【原文】

念仏(ねんぶつ)行者(ぎょうじゃ)のために非行(ひぎょう)非善(ひぜん)なり。()(はか)らいにて(ぎょう)ずるに(あら)ざれば()(ぎょう)という、()(はか)らいにてつくる(ぜん)にも(あら)ざれば()(ぜん)という。ひとえに他力(たりき)にして自力(じりき)(はな)れたる(ゆえ)に、(ぎょう)(じゃ)のためには非行(ひぎょう)非善(ひぜん)なりと云々(うんぬん)

 

【意訳】

親鸞聖人は、このように仰っていました。

念仏とは、私達がする修行でもなければ、私達が積む善でもありません。

南無阿弥陀仏の念仏とは、阿弥陀仏が長い修行の果てに、大変多くの善を積み完成させた救いの手立てです。

それは阿弥陀仏から見た場合に、修行となり、善となるのであって、私達が「自分の力で良いことをした」と思うこととは、まったく別のものです。
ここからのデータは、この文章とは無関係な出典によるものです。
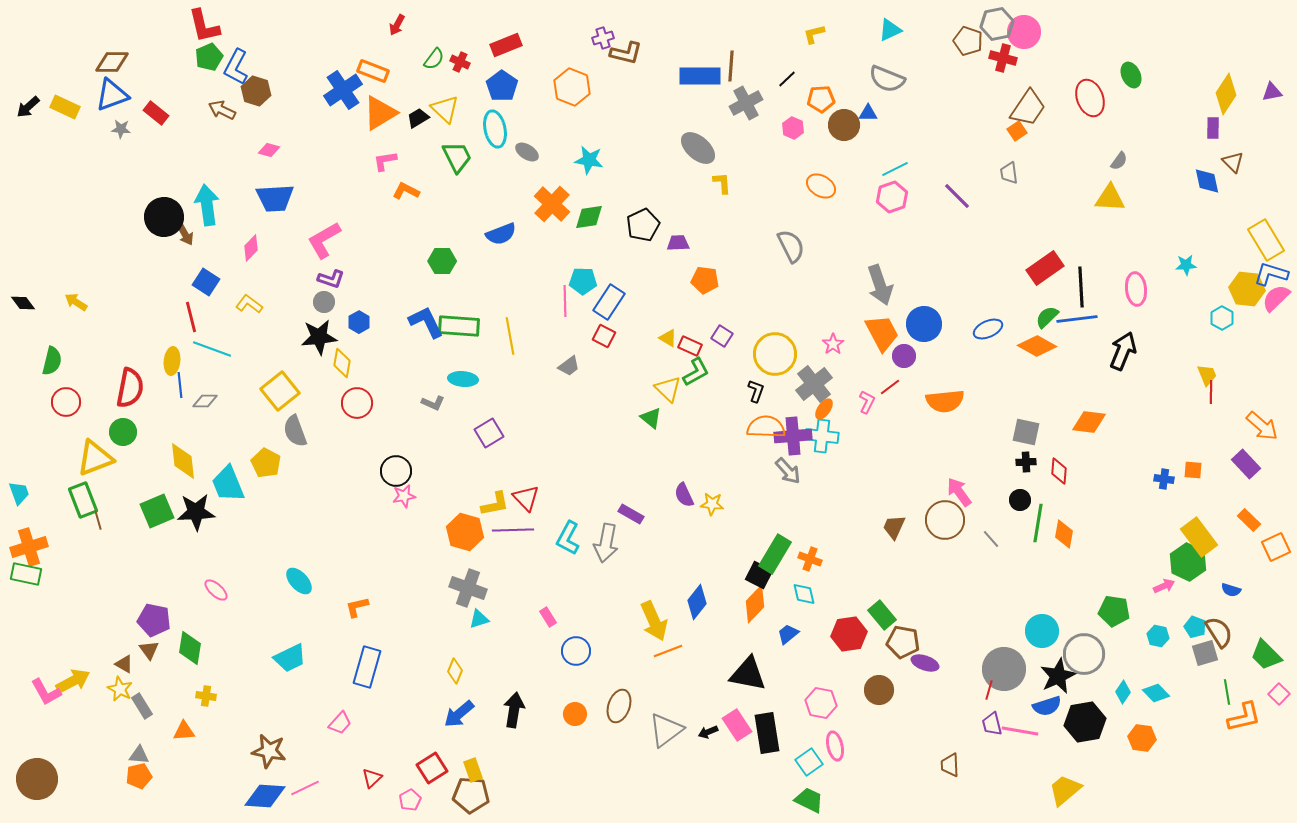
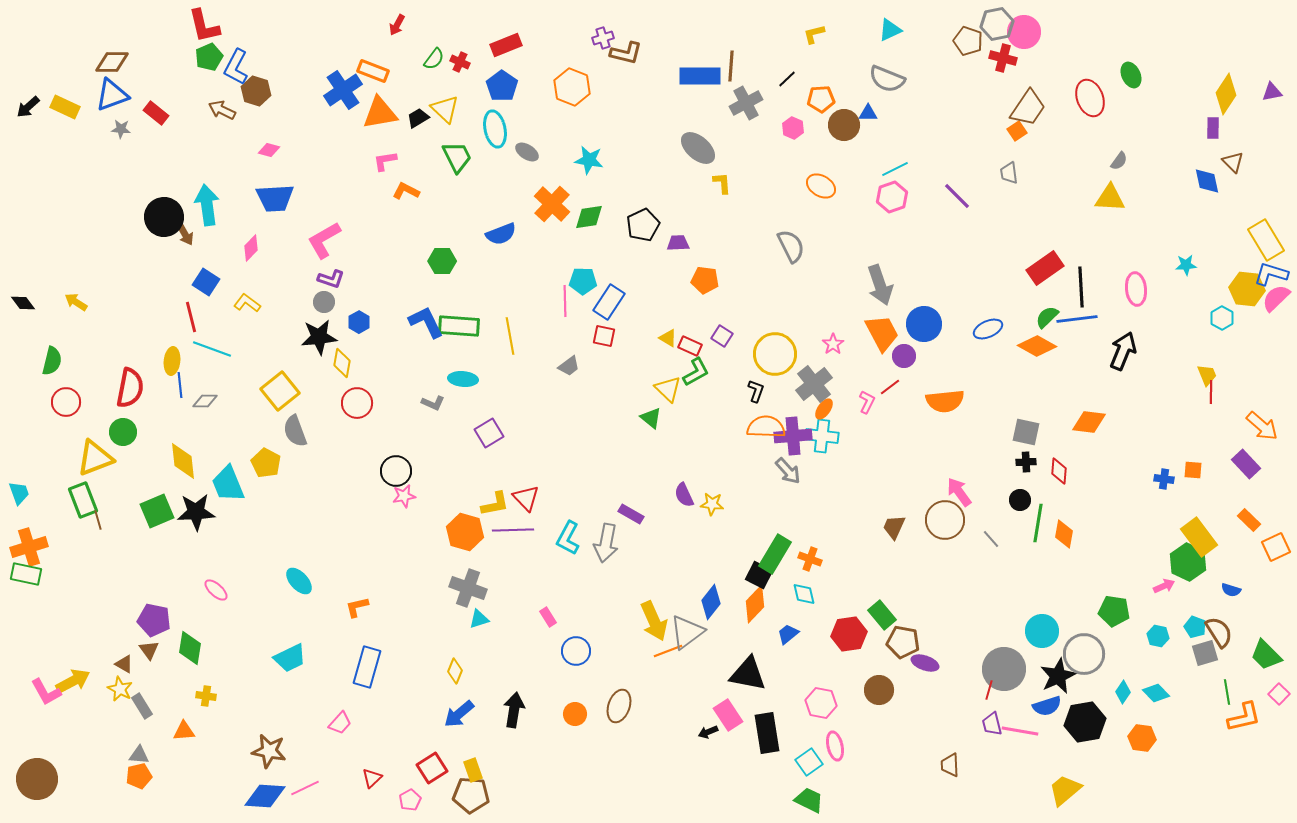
orange triangle at (380, 113): rotated 21 degrees clockwise
yellow L-shape at (249, 304): moved 2 px left, 1 px up
red square at (604, 336): rotated 15 degrees counterclockwise
blue diamond at (697, 602): moved 14 px right
pink rectangle at (737, 725): moved 9 px left, 10 px up
gray triangle at (666, 730): moved 21 px right, 98 px up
ですから私達から見た場合に、念仏とは、修行でもなければ、善でもないのです。


【補記】

息を吸うことから、お墓の心配まで、私達は常に何かしらの目的を持って行動しています。


それが、意識されていることであれ、無意識の内にしていることであれ、私達の行動の根底には「こうしたい」「こうなりたい」「これが欲しい」「これは嫌だ」という衝動が、必ず存在します。


そのような私達ですから、念仏をするときも、当然に何かしらの目的を持っています。


故人の冥福を祈りたい、心を落ち着かせたい、自分を守ってくれるご利益が欲しい。


それぞれに理由は違っても、私達はみな、何かしらの目的を叶えるために念仏をしているのではないでしょうか。
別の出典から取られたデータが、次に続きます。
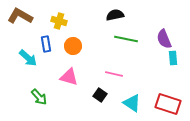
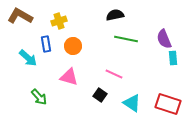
yellow cross: rotated 35 degrees counterclockwise
pink line: rotated 12 degrees clockwise
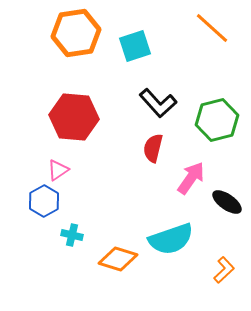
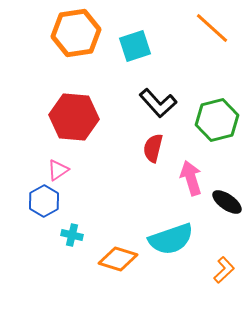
pink arrow: rotated 52 degrees counterclockwise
このように、目的を達成させるために自分の力で念仏という修行をして、善を積もうとする行動のことを、自力の念仏と言います。


しかし親鸞聖人は、私達が念仏をするのも、念仏によって極楽浄土へ往生するのも、極楽浄土へ往生することによってさとりをひらくことができるのも、全ては阿弥陀仏のはたらき(他力)によると教えています。


これを、他力の念仏と言います。


本来、南無阿弥陀仏の念仏とは、阿弥陀仏が完成させた功徳そのものであり、私達はただ、そのような救いの手立てがあることに感謝するばかりであるから、私達から見た場合に、念仏とは、修行でもなければ、善でもないのです。